GCP Ingestion Architecture

This document specifies the architecture for GCP Ingestion as a whole.

Architecture Diagram

diagram.mmd

The Kubernetes Ingestion Edge sends messages from Producers (e.g. Firefox) to PubSub Raw Topics
The Dataflow Landfill Sink job copies messages from PubSub Raw Topics to Cloud Storage
The Dataflow Decoder job decodes messages from PubSub Raw Topics to PubSub Decoded Topics
The Dataflow Decoder job checks for existence of document_ids in Cloud Memorystore in order to deduplicate messages
The Dataflow Republisher job reads messages from PubSub Decoded Topics, marks them as seen in Cloud Memorystore and republishes them to various lower volume derived topics including Monitoring Sample Topics and Per DocType Topics
The Dataflow BigQuery Sink job copies messages from PubSub Decoded Topics to BigQuery
The Dataflow Dataset Sink job copies messages from PubSub Decoded Topics to Cloud Storage

Architecture Components

Ingestion Edge

Must send messages from producers to PubSub topics
Must store messages on disk when PubSub is unavailable
Must attempt to deliver all new messages to PubSub before storing on disk
Must not be scaled down when there are messages on disk
Must respond server error if PubSub and disk are both unavailable
Must use a 5XX error error code
Must accept configuration mapping uri to PubSub Topic
Expected initial topics are Structured Ingestion, Telemetry, and Pioneer
Must accept configuration defining HTTP headers to capture

Landfill Sink

Must copy messages from PubSub topics to Cloud Storage
This copy may be for backfill, recovery, or testing
Must not ack messages read from PubSub until they are delivered
Must accept configuration mapping PubSub topics to Cloud Storage locations
Should retry transient Cloud Storage errors indefinitely
Should use exponential back-off to determine retry timing

Decoder

Must decode messages from PubSub topics to PubSub topics
Must not ack messages read from PubSub until they are delivered
Must apply the following transforms in order (implementations here)

*****

▸ PROBLEMS TO SOLVE
1. In the ingestion architecture text, write out the part that opens with the words containing "Must copy messages" and closes with "order (implementations here)".
2. Translate this sentence from the ingestion architecture text into Spanish: "The Dataflow Landfill Sink job copies messages from PubSub Raw Topics to Cloud Storage"
3. Condense the paragraph in the ingestion architecture text that begins "Must copy messages from PubSub topics to Cloud Storage" into two or three sentences, keeping its main facts.
None of the data is needed for these tasks.

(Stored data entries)
*****

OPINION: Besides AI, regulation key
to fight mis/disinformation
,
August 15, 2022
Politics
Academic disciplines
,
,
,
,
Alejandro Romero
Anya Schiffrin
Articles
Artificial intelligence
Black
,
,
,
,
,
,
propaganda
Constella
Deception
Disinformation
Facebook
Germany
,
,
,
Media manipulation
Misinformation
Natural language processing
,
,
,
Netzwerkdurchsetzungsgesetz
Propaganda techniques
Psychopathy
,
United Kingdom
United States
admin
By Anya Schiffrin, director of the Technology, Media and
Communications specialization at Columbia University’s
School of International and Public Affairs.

*****

▸ OUTPUTS BY TASK
1.
Must copy messages from PubSub topics to Cloud Storage
This copy may be for backfill, recovery, or testing
Must not ack messages read from PubSub until they are delivered
Must accept configuration mapping PubSub topics to Cloud Storage locations
Should retry transient Cloud Storage errors indefinitely
Should use exponential back-off to determine retry timing

Decoder

Must decode messages from PubSub topics to PubSub topics
Must not ack messages read from PubSub until they are delivered
Must apply the following transforms in order (implementations here)

2. El trabajo Dataflow Landfill Sink copia mensajes de los PubSub Raw Topics a Cloud Storage.

3. The Landfill Sink copies messages from PubSub topics to Cloud Storage, possibly for backfill, recovery, or testing. It must not ack messages until they are delivered and must accept configuration mapping PubSub topics to Cloud Storage locations. It should retry transient Cloud Storage errors indefinitely, using exponential back-off for retry timing.